Отрывок:
════════════════════

В Петроград Чуковский вернулся осенью. Читал отрывки из своей книги на мемориальных блоковских вечерах. Расплакался в гостях у Ахматовой, когда она стала читать о Блоке.

Дел оказалось много: организация вечера Репина в Доме искусств, организация издания репинских воспоминаний, собственные книги. В декабре К. И. записывал в дневнике: "Вчера вышли сразу три мои книжонки о Некрасове – в ужасно плюгавом виде (в «Некрасовской библиотеке» издательства «Эпоха» вышли «Поэт и палач», «Жена поэта» и «Некрасов как художник»; датированы они все, по стандартной издательской практике, наступающим 1922 годом. Книги вышли на плохой бумаге, в тонких бумажных обложках. – И. Л.). Сейчас держу корректуру «Книги о Блоке», которая (книга) кажется мне отвратительной. Вчера в оперном зале Народного Дома состоялся митинг, посвященный Некрасову по случаю столетия со дня его рождения. Я бежал с этого митинга в ужасе".

Огромная усталость и пережитое горе привели к долгой, незаметной депрессии. Ставить посмертные диагнозы – не наше дело, судить о депрессии можно по тому накалу тоски, который сквозит в дневниках, тому отвращению, которое Чуковский все чаще испытывает к окружающим, к жизни вообще, по его слезам – так плакал он разве что в 1931-м, когда болела, умирала и умерла Мурочка. Несколько лет голода, забот и горя при все усиливающемся внешнем давлении не могли не привести к определенным изменениям психики – а К. И. был еще из стойких…

Казалось, все кругом кончается, гибнет, сходит на нет. Дом искусств уже который месяц находился под угрозой закрытия, и конец был неизбежен – оставалось только гадать, сколько он протянет. Запретили «Литературную газету», закрыли журнал «Дом искусств». Тут подоспело очередное государственное решение по зажиму литературы: 12 декабря была издана инструкция о том, что каждая рукопись должна пройти предварительную цензуру Госиздата.

════════════════════

Выдержки из материала:
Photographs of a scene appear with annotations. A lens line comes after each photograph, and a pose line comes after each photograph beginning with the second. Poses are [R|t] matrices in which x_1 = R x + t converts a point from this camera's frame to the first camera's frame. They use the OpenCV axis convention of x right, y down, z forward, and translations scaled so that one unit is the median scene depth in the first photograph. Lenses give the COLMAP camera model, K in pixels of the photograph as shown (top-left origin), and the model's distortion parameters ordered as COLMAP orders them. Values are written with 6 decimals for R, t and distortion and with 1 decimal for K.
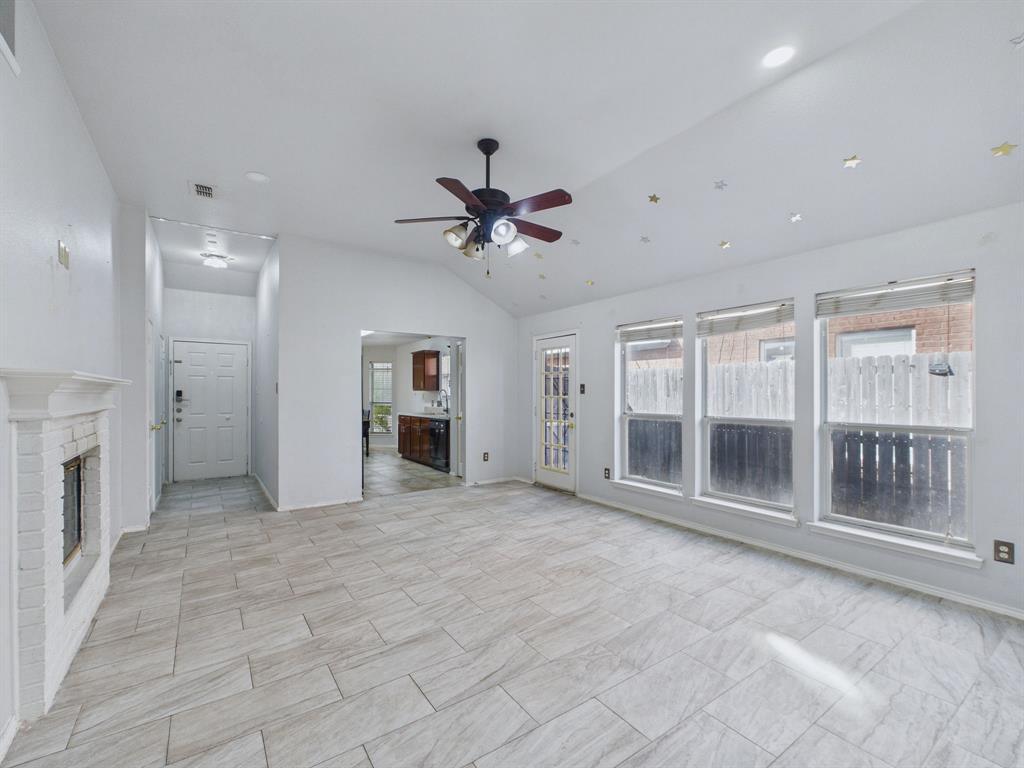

════════════════════

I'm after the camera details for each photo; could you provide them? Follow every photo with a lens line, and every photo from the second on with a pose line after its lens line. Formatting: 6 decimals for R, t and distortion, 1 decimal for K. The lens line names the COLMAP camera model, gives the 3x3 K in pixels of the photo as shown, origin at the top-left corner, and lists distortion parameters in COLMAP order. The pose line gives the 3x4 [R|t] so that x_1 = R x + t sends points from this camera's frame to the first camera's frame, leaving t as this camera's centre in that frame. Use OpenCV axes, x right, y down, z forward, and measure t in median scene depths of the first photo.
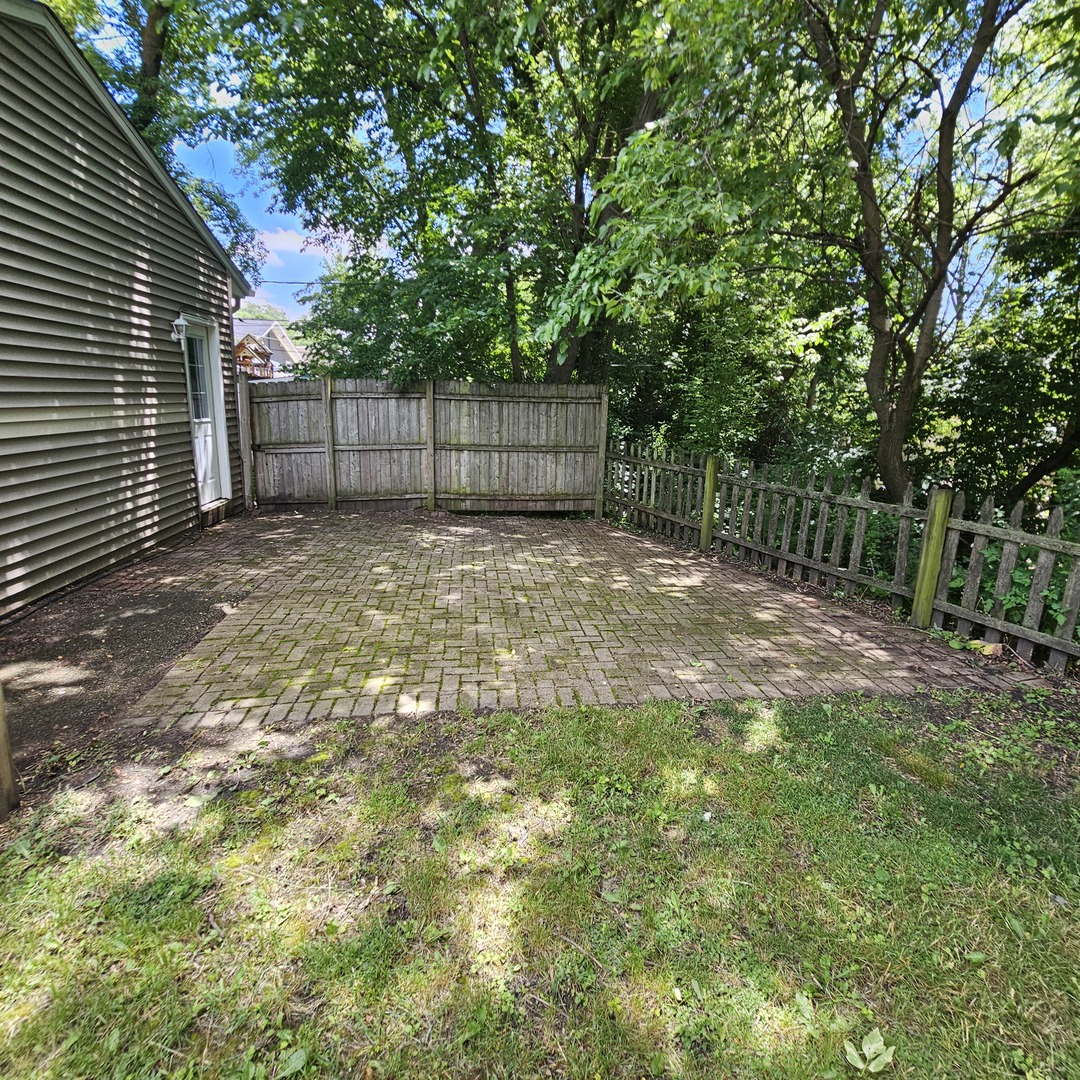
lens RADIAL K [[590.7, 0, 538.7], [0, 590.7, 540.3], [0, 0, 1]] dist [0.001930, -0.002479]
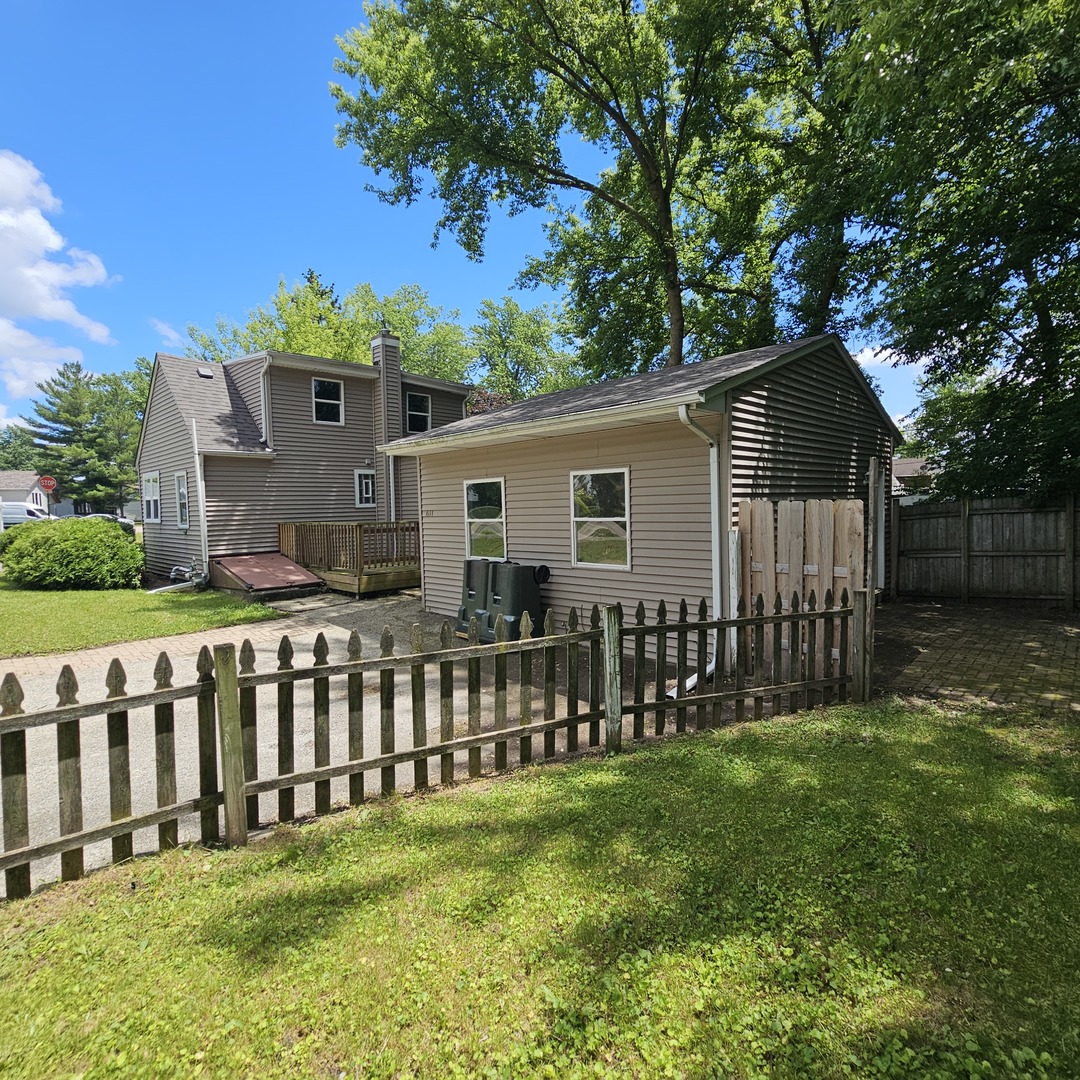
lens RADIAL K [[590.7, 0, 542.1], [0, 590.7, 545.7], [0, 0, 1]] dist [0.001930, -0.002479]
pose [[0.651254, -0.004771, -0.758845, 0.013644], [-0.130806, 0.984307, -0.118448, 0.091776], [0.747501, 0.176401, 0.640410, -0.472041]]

════════════════════

Задания:
[1] Ответьте на вопросы по отрывку о Чуковском:
(а) Какие три книги вышли в «Некрасовской библиотеке» издательства «Эпоха»?
(б) Корректуру какой книги держал Чуковский, когда делал эту запись в дневнике?
(в) Какое требование ввела инструкция, изданная 12 декабря?
[2] Продолжите отрывок о Чуковском с того места, где он обрывается.

Ответы к заданиям:
[1]
(а) «Поэт и палач», «Жена поэта» и «Некрасов как художник».
(б) Корректуру «Книги о Блоке».
(в) Каждая рукопись должна была пройти предварительную цензуру Госиздата.

[2]
25 декабря умер Короленко. Почти одновременно с ним скончался Абрам Кауфман, один из тех, кто стоял у истоков Дома искусств. «Кауфман был бездарный и непросвещенный писатель – и ничему он не мог придать никакого серьезного оттенка, – записывал Чуковский в дневнике. – В Одессе над ним потешались. Но его любовь к русской литературе была огромная. Он не понимал ее, и не читал ее, но любил ее – торжественно. И служил ей – нелицемерно, и сделал ей много добра. В гробу он лежал спокойно, истово и хорошо».

Новый, 1922 год К. И. пошел встречать в Дом литераторов, «потому что не спалось».

"Говорились речи, – писал он в дневнике. – Каждая речь начиналась:

– Уже четыре года…

А потом более или менее ясно говорилось, что нам нужна свобода печати. Потом вышел Федин и прочитал о том, что критики напрасно хмурятся, что у русской литературы есть не только прошлое, но и будущее. Это задело меня, потому что я все время думал почему-то о Блоке, Гумилеве и др. Я вышел и (кажется, слишком неврастенически) сказал о том, что да, у литературы есть будущее, ибо русский народ неиссякаемо даровит, «и уже растет зеленая трава, но это трава на могилах». И мы молча почтили вставанием умерших".

 

Глава шестая

«И в каждом овраге флаги»

 

Опять тоска

Голод в России достиг масштабов ужасающих. Появилось сразу несколько комитетов и комиссий помощи голодающим. Было, однако, ясно, что своими силами справиться с голодом истерзанная войной, разрушенная страна не сможет. В августе 1921 года советское правительство подписало соглашение с американской администрацией помощи АРА (American Relief Association), которая действительно очень много сделала для облегчения положения голодающих во всей России. Уже в октябре американцы открыли в Петрограде первую столовую. Помогали в первую очередь детям. Чуковский в 1922–1923 годах сотрудничал с представителями АРА, составляя для них списки нуждающихся писателей.

В начале августа Совнарком принял наказ о проведении в жизнь новой экономической политики. Впрочем, для того чтобы она дала какие-то плоды, должно было пройти еще немало времени. Петроград снова утонул в голодной и бездровной зиме. Зарабатывать литераторам по-прежнему было почти нечем, продать тоже нечего (за предыдущие годы все, что можно, было уже продано), издание книг всячески тормозилось и плохо оплачивалось.

Однако – и в этом сказались первые результаты нэпа – появились частные издательства, то есть стало возможно книгоиздание как таковое. В конце декабря Чуковский писал Репину: «Теперь мне легче жить: можно печатать книги. Я сразу печатаю пять книжек. Благодаря гонорару я имею возможность каждый день обедать, что кажется мне огромной роскошью после трехлетнего голода». Пять книжек – это, вероятней всего, упомянутые выше три книги о Некрасове («Поэт и палач», «Жена поэта», «Некрасов как художник»), «Книга об Александре Блоке» и «Оскар Уайльд».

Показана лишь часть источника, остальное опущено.